I had never heard that any of the varieties of T2 could cause TypeOne - but I suppose everything is possible; one T2 that could do that might be the “Agent Orange” diabetes - were you heavily exposed to agent orange?. In order for T2 to “cause” T1, the T2 would need to somehow take over the immune/autoimmune system of a body. I’ll bounce your theorem off a research scientist when I’m next with her.


(Barbara) #5

Hi Christopher. My hubby was also T2 for about 20 years before becoming T1. As a T2 he took glyberide and metformin for more than a decade before starting to supplement with insulin. Eventually, the T2 meds stopped working for him. By then he already had celiac disease, and additional testing showed he now had T1 as well.
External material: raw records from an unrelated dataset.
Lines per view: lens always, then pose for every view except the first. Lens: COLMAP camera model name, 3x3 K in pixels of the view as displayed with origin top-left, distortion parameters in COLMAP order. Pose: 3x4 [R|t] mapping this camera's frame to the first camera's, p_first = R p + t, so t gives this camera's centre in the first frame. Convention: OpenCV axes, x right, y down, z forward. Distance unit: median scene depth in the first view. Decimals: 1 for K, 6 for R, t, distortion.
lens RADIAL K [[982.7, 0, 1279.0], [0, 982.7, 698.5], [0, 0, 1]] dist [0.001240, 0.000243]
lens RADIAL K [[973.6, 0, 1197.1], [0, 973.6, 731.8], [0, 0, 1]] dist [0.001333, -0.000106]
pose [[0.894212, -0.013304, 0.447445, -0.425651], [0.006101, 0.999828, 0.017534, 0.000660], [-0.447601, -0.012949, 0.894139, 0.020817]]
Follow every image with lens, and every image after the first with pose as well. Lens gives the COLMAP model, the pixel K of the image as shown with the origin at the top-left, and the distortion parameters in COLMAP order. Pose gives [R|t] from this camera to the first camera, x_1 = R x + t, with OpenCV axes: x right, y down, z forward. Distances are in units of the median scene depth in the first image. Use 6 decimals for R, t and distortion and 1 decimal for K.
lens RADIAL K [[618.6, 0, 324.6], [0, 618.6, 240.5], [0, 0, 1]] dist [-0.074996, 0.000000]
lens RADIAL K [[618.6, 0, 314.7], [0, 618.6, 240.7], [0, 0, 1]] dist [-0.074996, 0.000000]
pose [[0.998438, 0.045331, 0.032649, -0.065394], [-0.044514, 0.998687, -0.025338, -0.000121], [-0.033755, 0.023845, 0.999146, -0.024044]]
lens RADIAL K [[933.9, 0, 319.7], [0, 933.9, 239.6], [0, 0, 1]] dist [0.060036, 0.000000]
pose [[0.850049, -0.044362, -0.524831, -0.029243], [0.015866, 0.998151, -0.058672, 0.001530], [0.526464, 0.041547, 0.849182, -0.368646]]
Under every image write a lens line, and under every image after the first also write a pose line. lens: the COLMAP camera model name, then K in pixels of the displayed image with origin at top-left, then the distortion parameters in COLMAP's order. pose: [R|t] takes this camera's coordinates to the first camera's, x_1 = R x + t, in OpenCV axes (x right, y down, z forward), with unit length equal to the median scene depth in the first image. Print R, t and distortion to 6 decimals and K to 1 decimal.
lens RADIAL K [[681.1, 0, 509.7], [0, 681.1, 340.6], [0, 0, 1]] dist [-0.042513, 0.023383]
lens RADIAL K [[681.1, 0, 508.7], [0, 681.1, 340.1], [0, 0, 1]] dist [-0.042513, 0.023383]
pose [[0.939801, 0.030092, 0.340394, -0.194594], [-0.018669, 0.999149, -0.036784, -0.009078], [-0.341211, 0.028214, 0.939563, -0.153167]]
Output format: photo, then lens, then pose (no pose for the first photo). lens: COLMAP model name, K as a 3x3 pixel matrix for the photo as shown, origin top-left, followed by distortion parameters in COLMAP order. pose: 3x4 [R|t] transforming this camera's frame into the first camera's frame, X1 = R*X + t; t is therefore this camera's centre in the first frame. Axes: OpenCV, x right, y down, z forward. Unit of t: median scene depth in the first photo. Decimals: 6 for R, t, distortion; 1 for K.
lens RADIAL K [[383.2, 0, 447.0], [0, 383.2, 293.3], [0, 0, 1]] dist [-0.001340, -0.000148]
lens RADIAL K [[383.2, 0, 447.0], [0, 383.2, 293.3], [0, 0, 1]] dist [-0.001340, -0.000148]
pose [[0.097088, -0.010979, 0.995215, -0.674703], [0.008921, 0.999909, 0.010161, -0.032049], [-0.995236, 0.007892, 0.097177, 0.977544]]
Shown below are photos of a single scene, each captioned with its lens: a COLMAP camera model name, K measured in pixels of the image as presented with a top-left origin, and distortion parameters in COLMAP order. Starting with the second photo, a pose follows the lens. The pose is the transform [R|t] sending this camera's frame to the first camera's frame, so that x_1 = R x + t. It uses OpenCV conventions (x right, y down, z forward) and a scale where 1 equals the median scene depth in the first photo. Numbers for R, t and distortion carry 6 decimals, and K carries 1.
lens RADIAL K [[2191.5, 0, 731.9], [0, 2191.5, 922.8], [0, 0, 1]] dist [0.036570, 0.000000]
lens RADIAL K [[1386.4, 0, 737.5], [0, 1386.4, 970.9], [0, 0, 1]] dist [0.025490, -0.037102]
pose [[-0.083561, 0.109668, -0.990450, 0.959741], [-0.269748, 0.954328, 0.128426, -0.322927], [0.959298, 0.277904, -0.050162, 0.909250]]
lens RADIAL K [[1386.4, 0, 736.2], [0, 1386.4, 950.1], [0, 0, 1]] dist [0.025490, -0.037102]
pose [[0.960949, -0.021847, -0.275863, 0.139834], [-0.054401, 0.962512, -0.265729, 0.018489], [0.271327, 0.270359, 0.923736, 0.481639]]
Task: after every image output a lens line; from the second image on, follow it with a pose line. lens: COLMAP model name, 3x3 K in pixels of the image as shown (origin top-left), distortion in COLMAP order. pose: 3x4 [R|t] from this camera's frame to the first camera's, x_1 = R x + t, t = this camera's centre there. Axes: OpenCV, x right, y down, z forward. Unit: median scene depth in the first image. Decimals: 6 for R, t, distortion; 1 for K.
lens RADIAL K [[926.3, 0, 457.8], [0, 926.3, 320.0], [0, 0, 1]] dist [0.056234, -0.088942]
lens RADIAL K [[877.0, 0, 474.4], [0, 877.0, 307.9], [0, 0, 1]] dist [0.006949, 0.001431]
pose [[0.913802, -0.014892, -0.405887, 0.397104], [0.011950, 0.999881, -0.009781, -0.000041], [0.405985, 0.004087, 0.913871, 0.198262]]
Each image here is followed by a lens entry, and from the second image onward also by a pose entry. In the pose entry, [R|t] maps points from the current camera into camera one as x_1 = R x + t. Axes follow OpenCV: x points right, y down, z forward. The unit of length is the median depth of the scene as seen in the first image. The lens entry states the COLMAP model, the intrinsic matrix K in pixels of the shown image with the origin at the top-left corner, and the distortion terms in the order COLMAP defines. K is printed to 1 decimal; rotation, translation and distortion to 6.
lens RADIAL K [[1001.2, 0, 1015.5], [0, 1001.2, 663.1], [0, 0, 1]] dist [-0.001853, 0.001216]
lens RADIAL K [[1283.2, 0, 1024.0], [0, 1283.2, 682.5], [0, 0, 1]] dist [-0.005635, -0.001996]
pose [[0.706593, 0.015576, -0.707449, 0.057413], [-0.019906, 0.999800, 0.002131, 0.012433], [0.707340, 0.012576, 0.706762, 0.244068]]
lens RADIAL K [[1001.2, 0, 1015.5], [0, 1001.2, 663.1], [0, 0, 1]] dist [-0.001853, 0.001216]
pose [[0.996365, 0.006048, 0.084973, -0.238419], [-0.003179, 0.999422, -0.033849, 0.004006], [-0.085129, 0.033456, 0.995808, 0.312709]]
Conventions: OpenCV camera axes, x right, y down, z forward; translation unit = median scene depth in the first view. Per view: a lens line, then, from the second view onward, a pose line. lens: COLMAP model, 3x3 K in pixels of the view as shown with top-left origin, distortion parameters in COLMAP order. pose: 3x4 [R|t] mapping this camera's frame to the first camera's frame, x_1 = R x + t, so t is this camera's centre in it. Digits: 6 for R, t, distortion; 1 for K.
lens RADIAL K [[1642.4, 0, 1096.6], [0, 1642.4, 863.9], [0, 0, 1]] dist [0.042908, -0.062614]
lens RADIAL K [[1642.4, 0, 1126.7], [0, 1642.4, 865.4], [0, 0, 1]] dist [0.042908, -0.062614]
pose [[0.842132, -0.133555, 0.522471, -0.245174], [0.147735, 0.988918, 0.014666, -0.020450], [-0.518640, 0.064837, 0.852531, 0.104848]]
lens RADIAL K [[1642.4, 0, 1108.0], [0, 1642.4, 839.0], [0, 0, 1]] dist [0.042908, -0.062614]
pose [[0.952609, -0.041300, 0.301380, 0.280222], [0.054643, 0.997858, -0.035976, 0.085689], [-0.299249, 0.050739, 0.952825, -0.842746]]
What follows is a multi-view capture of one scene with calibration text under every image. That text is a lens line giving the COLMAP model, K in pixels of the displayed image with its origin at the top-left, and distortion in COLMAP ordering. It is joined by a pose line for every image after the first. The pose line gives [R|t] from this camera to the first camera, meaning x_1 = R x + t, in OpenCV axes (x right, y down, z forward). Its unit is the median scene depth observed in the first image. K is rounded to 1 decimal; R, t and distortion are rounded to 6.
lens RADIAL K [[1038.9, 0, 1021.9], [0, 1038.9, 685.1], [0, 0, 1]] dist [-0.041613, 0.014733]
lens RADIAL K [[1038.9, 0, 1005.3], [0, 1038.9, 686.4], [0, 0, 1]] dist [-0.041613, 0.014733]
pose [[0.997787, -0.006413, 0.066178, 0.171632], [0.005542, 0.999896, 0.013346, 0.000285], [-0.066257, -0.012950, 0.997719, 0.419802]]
I’m also T1, and we’re both pumpers with cgm’s. We’ve both gained weight, and find it nearly impossible to take any off. For me, diet is more effective than heavy exercise. I’ve lost a little weight eating plant based, but not enough to put me in the healthy range. At my next appointment I’m going to ask about the new drug that may help with weight loss as shown in tv ads.


(Christopher) #6

I was not exposed to it, but my father was exposed to agent orange in Korea. But this is a case where T2 was either misdiagnosed, or the medication (Victoza) caused it. I do know that my T2 was a result of autoimmune system attacking the body. I have Chronic Inflammation Syndrome, “unknown cause” Heart, Kidneys, joints, God knows what else, all affected.


(Christopher) #7

Once I have insurance again, I am going to try weight loss program and surgery again. As long as they will do the surgery I want or some new form of it. I am not going to ruin my stomach, or re-arrange my insides, when I know it will never cure my diabetes. Plus every single person I have seen do the current “gold standard” Ruen-Y (I call the “ruined why”) has suffered pretty serious side effects Some that could kill a diabetic. Whereas, yes, the lap-band still carries some risks, but, it can be adjusted, without more surgery. It can be easily removed if there are serious complications and not a major surgery. And, it has proven a great aid in the control of diabetes.